Letter to John Blackwood, 9th April, 1879.
I enclose the proof of title-page and motto. Whether the motto (which is singularly apt and good) should be on the title-page or fly-leaf I leave you to judge. Certainly, everybody who does not read Latin will be offended by its claiming notice, and will consider that only the deepest-dyed pedantry could have found the motive for it. But I will not leave it out altogether.
I have had such various letters from time to time, asking me to reprint or write essays, that, perhaps, some of the public will not be disappointed that the volume is not a story. But that must be as it may; and if you think the acceptance dubious, it is much the better plan not to stereotype.
What energy there is in Mr. Kinglake in spite of the somewhat shattered health that his Wesen gives one the impression of! Among incidents of war that one can dwell on with anything like gladness, that account of the rescue of the colors at Isandlana is memorable, is it not?

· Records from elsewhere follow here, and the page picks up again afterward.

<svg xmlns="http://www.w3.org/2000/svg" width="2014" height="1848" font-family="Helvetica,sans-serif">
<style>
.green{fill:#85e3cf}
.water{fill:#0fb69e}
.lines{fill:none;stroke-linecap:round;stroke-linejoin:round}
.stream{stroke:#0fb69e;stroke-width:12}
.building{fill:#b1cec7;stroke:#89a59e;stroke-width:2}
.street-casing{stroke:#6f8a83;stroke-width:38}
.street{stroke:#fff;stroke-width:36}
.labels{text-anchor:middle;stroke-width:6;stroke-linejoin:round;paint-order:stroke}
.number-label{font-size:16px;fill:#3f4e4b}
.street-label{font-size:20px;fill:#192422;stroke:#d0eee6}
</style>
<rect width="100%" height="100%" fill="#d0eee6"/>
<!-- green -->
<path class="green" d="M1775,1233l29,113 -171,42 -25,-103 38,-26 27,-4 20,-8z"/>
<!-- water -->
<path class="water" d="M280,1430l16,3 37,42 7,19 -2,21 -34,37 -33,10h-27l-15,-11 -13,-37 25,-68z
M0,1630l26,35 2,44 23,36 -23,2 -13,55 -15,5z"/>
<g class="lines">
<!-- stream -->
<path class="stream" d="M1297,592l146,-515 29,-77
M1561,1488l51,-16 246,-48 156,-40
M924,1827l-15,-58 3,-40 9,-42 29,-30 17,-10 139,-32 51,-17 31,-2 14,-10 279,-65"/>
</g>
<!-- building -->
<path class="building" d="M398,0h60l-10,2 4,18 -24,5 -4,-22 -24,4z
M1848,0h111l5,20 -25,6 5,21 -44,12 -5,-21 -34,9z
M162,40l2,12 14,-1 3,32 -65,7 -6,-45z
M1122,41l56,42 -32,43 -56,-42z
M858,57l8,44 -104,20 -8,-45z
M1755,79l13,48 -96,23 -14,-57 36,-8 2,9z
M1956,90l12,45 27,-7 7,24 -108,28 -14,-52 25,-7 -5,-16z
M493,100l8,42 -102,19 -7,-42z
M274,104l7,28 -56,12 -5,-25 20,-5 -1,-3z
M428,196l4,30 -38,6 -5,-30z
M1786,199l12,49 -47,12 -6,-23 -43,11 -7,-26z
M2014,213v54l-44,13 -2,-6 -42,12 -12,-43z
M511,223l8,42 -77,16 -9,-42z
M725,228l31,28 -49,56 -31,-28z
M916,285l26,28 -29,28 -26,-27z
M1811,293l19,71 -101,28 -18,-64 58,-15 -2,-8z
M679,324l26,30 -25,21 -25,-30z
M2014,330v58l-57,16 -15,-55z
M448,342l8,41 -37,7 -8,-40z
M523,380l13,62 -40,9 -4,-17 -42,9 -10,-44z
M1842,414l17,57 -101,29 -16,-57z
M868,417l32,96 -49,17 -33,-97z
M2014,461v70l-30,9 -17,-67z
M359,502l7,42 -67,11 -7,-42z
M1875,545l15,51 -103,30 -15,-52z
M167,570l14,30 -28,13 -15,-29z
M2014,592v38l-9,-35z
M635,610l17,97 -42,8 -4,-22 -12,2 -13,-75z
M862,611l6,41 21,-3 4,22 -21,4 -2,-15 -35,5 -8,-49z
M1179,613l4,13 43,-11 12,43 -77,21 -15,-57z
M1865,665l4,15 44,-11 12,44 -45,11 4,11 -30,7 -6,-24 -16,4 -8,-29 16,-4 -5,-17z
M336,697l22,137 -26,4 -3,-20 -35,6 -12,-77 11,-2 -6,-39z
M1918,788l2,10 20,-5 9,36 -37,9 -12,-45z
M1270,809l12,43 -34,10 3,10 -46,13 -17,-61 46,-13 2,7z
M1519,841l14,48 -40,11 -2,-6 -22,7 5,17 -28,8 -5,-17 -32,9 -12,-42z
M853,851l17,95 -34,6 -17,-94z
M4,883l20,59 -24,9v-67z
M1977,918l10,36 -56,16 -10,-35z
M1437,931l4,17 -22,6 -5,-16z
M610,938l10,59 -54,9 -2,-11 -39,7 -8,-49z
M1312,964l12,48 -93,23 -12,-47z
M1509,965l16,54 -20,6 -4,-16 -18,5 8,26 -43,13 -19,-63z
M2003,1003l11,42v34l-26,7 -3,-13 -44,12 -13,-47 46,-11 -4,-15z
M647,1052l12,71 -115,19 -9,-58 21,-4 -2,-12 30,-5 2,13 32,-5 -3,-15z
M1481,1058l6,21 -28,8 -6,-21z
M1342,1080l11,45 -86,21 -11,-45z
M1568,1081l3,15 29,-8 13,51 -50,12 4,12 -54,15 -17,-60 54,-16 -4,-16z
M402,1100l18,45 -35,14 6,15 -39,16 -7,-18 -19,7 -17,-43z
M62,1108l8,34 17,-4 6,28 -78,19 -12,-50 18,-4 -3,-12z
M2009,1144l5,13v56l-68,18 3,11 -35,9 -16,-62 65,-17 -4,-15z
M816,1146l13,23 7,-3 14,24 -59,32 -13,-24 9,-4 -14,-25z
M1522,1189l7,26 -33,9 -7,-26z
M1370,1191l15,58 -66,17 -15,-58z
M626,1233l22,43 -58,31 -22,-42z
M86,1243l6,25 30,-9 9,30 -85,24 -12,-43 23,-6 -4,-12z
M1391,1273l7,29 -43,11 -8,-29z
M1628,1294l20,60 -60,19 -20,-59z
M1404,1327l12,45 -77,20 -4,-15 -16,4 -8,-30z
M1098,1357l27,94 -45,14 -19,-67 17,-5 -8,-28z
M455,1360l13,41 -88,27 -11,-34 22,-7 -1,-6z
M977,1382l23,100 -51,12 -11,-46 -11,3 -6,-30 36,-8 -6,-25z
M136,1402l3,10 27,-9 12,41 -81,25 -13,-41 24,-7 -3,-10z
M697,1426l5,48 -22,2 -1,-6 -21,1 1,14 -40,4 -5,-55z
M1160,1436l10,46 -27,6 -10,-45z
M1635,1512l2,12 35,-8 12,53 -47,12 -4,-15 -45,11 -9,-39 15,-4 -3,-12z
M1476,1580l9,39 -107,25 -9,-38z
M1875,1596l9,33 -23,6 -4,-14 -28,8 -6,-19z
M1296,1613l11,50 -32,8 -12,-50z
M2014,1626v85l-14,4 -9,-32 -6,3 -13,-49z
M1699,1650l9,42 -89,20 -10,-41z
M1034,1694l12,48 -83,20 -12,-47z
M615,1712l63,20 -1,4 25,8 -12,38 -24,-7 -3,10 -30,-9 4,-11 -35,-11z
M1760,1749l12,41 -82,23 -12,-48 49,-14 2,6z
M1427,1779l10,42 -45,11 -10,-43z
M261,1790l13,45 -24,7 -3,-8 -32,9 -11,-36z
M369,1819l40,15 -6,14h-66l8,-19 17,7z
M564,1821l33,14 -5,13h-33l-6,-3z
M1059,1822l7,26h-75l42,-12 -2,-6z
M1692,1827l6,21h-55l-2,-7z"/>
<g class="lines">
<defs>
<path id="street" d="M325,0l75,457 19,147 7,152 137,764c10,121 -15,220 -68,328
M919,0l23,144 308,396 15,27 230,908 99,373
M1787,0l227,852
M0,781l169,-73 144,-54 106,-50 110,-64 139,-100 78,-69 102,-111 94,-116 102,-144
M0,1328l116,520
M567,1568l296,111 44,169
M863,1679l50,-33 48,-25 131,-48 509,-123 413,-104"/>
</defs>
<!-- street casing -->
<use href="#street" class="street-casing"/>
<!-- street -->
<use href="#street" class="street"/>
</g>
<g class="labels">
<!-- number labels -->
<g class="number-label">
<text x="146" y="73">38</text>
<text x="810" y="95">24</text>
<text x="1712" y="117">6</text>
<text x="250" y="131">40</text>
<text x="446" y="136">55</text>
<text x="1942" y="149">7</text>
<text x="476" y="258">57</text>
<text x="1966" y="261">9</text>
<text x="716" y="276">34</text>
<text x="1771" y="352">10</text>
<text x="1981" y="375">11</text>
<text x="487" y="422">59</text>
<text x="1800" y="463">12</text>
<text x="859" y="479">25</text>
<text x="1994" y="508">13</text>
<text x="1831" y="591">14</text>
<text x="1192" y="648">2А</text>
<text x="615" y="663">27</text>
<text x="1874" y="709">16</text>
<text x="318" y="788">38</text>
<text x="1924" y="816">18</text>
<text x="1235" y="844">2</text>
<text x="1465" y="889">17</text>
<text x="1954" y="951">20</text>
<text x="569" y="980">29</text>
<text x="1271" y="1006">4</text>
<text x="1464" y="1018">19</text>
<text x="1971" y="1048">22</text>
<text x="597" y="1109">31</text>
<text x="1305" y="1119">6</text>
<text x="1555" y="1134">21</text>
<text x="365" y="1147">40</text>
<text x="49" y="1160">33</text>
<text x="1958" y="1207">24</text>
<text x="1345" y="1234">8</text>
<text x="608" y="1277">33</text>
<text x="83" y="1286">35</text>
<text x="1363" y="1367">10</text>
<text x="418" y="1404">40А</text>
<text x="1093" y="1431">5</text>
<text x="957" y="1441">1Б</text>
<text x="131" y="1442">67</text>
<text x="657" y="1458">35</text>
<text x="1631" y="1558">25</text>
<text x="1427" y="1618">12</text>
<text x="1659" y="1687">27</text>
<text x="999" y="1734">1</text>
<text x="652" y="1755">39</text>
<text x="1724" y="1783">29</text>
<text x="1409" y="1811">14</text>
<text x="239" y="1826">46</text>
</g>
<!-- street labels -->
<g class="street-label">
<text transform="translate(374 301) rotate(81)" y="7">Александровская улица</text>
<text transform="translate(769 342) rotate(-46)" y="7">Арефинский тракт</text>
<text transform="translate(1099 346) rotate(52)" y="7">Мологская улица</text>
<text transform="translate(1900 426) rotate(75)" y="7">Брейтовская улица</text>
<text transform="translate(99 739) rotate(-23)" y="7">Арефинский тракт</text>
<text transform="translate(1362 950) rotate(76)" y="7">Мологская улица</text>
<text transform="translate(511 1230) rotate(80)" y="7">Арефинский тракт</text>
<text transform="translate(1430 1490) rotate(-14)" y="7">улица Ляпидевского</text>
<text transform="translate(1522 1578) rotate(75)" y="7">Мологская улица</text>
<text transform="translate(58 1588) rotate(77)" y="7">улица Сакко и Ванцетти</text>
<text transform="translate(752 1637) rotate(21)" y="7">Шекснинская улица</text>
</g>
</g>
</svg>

I go out every day, drive beyond the ranks of hideous houses in the Kilburn outskirts, and get to lanes where I can walk, in perfect privacy, among the fields and budding hedgerows.
I hope Mr. Julian Sturgis will take care of his writing and do something lasting. He seems to me to have a strain above the common in him; and he is not writing for his bread, or even his butter. I don't know why I say this just now, except that I had it in my mind to say long ago, and it has just come upper-most as I was thinking of the Magazine.
Letter to Professor Kaufmann, 17th April, 1879.
Your kind letter has touched me very deeply. I confess that my mind had, more than once, gone out to you as one from whom I should like to have some sign of sympathy with my loss. But you were rightly inspired in waiting till now, for during many weeks I was unable even to listen to the letters which my generous friends were continually sending me. Now, at last, I am eagerly interested in every communication that springs out of an acquaintance with my husband and his works.
I thank you for telling me about the Hungarian translation of his "History of Philosophy;" but what would I not have given if the volumes could have come, even only a few days, before his death! For his mind was perfectly clear, and he would have felt some joy in that sign of his work being effective.
I do not know whether you will enter into the comfort I feel that he never knew he was dying, and fell gently asleep after ten days of illness, in which the suffering was comparatively mild.